Diese Voraussetzung ist nur dann gegeben, wenn ausnahmsweise das gesetzlich anerkannte besondere Interesse des Eigentümers an der unveränderten Zuteilung seines Hofgrundstücks zurückzutreten hat (vgl. BVerwGE 55, 48). Die Veränderung ist dagegen unzulässig, wenn sich der Interessierte durch betriebliche Umgestaltung oder durch zumutbare besondere Opfer selbst helfen kann (vgl. BVerwG, Beschluss vom 6. Dezember 1978 - BVerwG 5 CB 62.76 - <Buchholz 424.01 § 45 Nr. 11>). Bei Anwendung dieser Kriterien kann vorliegend von der Erforderlichkeit einer Hofflächenveränderung nicht ausgegangen werden. Der Kläger hat die umstrittene Teilfläche seit Jahrzehnten für die Zwecke seiner Hofeinfahrt unbeanstandet genutzt. Die Einzelheiten der dem zugrunde liegenden zivilrechtlichen Vereinbarung sind ungeklärt. Der Kläger macht nunmehr hinsichtlich der Fläche unter Abweichung vom Liegenschaftskataster Eigentumsrechte geltend. Die sich daraus ergebenden Möglichkeiten, den nachbarschaftlichen Streit zivilrechtlich entweder gütlich beizulegen oder streitig auszutragen, haben die Beteiligten nicht ausgeschöpft. Das Flurbereinigungsverfahren bietet dafür keinen Ersatz.

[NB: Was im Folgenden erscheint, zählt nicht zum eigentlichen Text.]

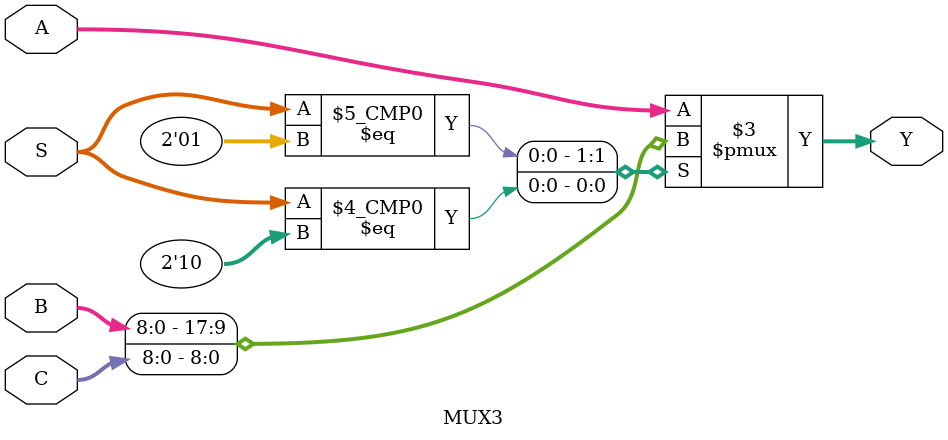
<source format=v>
`define bits 9
module MUX3 (
	input [`bits-1:0] A, B, C,
	input [1:0] S,
	output reg [`bits-1:0] Y
);
	always @(*) begin
		case (S)
			2'b00: Y = A;
			2'b01: Y = B;
			2'b10: Y = C;
			default : Y = A;
		endcase
	end
endmodule

</source>
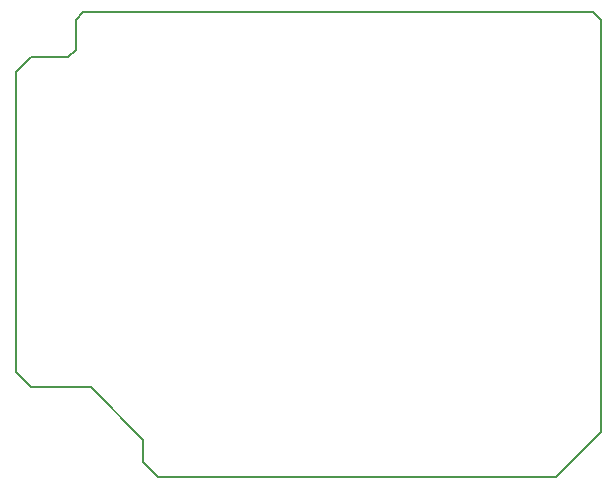
<source format=gko>
G04 #@! TF.FileFunction,Profile,NP*
%FSLAX46Y46*%
G04 Gerber Fmt 4.6, Leading zero omitted, Abs format (unit mm)*
G04 Created by KiCad (PCBNEW 4.0.6) date Mon Aug 28 16:48:00 2017*
%MOMM*%
%LPD*%
G01*
G04 APERTURE LIST*
%ADD10C,0.100000*%
%ADD11C,0.150000*%
G04 APERTURE END LIST*
D10*
D11*
X135255000Y-94615000D02*
X135890000Y-93980000D01*
X135255000Y-97155000D02*
X135255000Y-94615000D01*
X134620000Y-97790000D02*
X135255000Y-97155000D01*
X131445000Y-97790000D02*
X134620000Y-97790000D01*
X131445000Y-125730000D02*
X130175000Y-124460000D01*
X136525000Y-125730000D02*
X131445000Y-125730000D01*
X140970000Y-130175000D02*
X136525000Y-125730000D01*
X140970000Y-132080000D02*
X140970000Y-130175000D01*
X142240000Y-133350000D02*
X140970000Y-132080000D01*
X179705000Y-94615000D02*
X179070000Y-93980000D01*
X130175000Y-99060000D02*
X131445000Y-97790000D01*
X179705000Y-129540000D02*
X175895000Y-133350000D01*
X130175000Y-99060000D02*
X130175000Y-124460000D01*
X179070000Y-93980000D02*
X135890000Y-93980000D01*
X179705000Y-129540000D02*
X179705000Y-94615000D01*
X142240000Y-133350000D02*
X175895000Y-133350000D01*
M02*

</source>
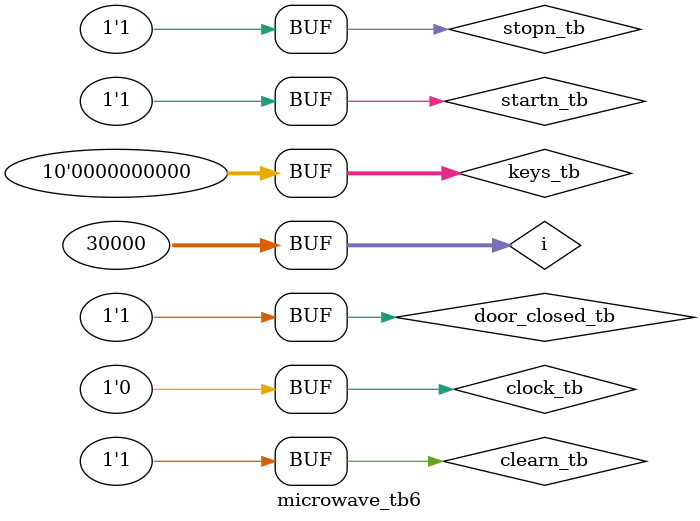
<source format=v>
`timescale 1ms / 1ms
`include "microwave.v"

module microwave_tb6();
    // Inputs
    reg startn_tb, stopn_tb, clearn_tb, door_closed_tb, clock_tb;
    reg [9:0] keys_tb;

    // Outputs
    wire mag_on_tb;
    wire [6:0] ssec_ones_tb;
    wire [6:0] ssec_tens_tb;
    wire [6:0] smin_tb;
    
    // Instantiate the Unit Under Test (UUT)
    microwave DUT (.startn(startn_tb), .stopn(stopn_tb), .clearn(clearn_tb),
                    .door_closed(door_closed_tb), .clock(clock_tb), .keys(keys_tb),
                    .mag_on(mag_on_tb), .ssec_ones(ssec_ones_tb), .ssec_tens(ssec_tens_tb), .smin(smin_tb));
    
    integer i;
    
    // clock generator
    initial 
        begin
            $dumpfile("microwave_tb6.vcd");
			$dumpvars(0,microwave_tb6);

               
            // Initialize Inputs
            clock_tb = 0; 
                    
            // create input clock 100Hz
            for (i = 0; i < 30000; i = i + 1) 
                #5 clock_tb = ~clock_tb;
                

        end
    
    // test cases

    initial
        begin
            startn_tb = 0; stopn_tb = 1; clearn_tb = 1; door_closed_tb = 1;
            #1 stopn_tb = 0; 
            #1;
            // condição inicial nenhuma chave presisonada e porta fechada
            startn_tb = 1; stopn_tb = 1; clearn_tb = 1; door_closed_tb = 1;
            //insere o dígito 
            keys_tb = 10'b0000000010; // carrega 1

            #50 keys_tb = 10'b0000000000; // solta a chave
            
            #150 keys_tb = 10'b0000000100; // carrega 2

            #50 keys_tb = 10'b0000000000; // solta a chave
            
            #150 keys_tb = 10'b0100000000; // carrega 8

            #50 keys_tb = 10'b0000000000; // solta a chave

            // liga-se o magnetron

            #200 startn_tb = 0; // pressiona
            #50 startn_tb = 1; // solta

            #29950 clearn_tb = 0; // pressiona
            #50 clearn_tb = 1; // solta           


        end
        
endmodule

</source>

Im Übrigen ist es nach den zugrunde liegenden tatsächlichen Feststellungen für den Kläger weder rechtlich noch tatsächlich unmöglich, für sein Hofgrundstück eine ausreichende Zufahrt herzustellen, wenn er die bisherige Möglichkeit der Nutzung eines Grundstücksteiles des Beigeladenen verlieren sollte. Insbesondere wäre dann zu erwägen, die Zufahrt nach vorheriger etwaiger Einschaltung der Denkmalschutzbehörde über die Grundfläche des bisher vorhandenen Treckerschuppens herzustellen.
5. Die Kostenentscheidung beruht auf § 154 Abs. 1, § 162 Abs. 3 VwGO.
Beschluss
Der Wert des Streitgegenstandes wird für das Revisionsverfahren auf 3 000 DM festgesetzt.